**Exercise details**: Please reproduce every line of text in the data below word for word, leaving the pictures out of your answer.
** Opening Provided records block **
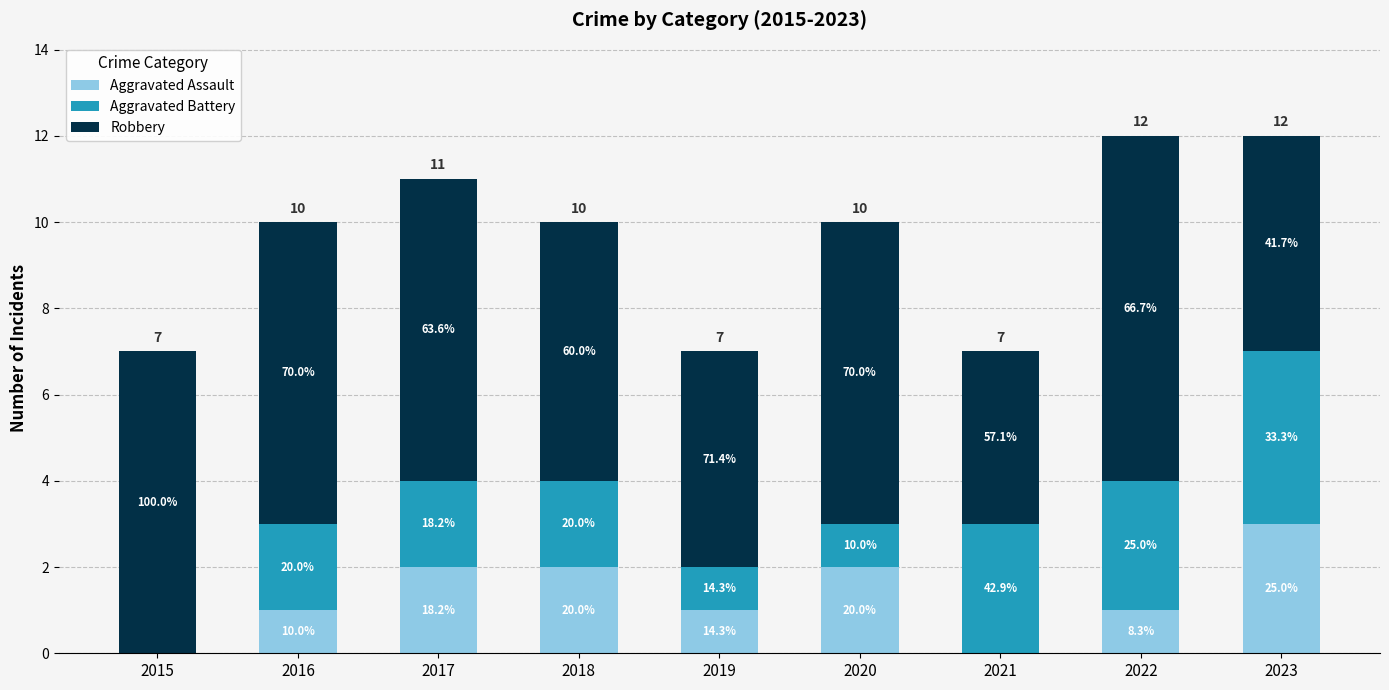

Are the bars horizontal?

No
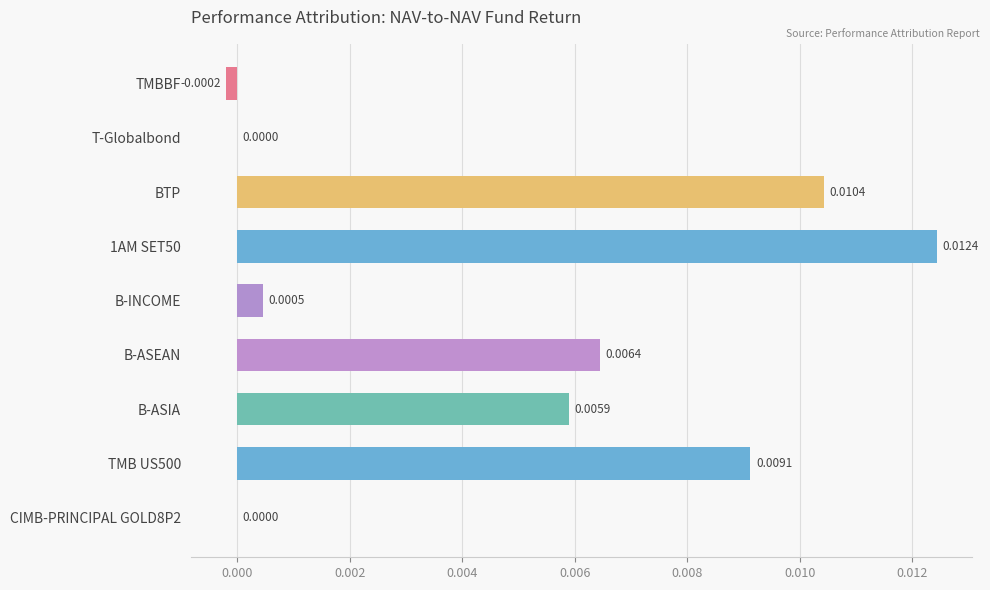

Which has a higher value, T-Globalbond or TMBBF?

T-Globalbond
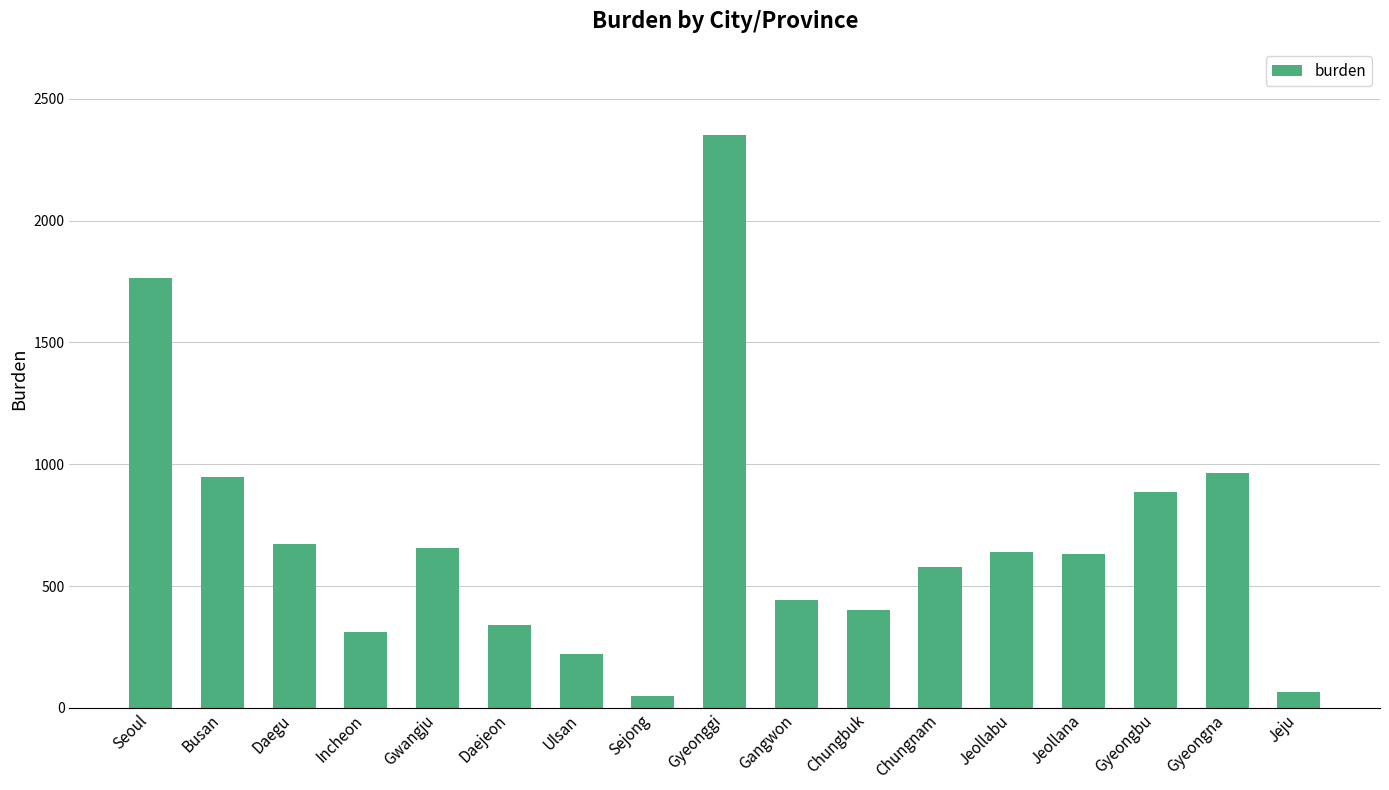

How many bars are there in total?

17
** Closing Provided records block **
**Answer section**:
Are the bars horizontal?

No

Which has a higher value, T-Globalbond or TMBBF?

T-Globalbond

How many bars are there in total?

17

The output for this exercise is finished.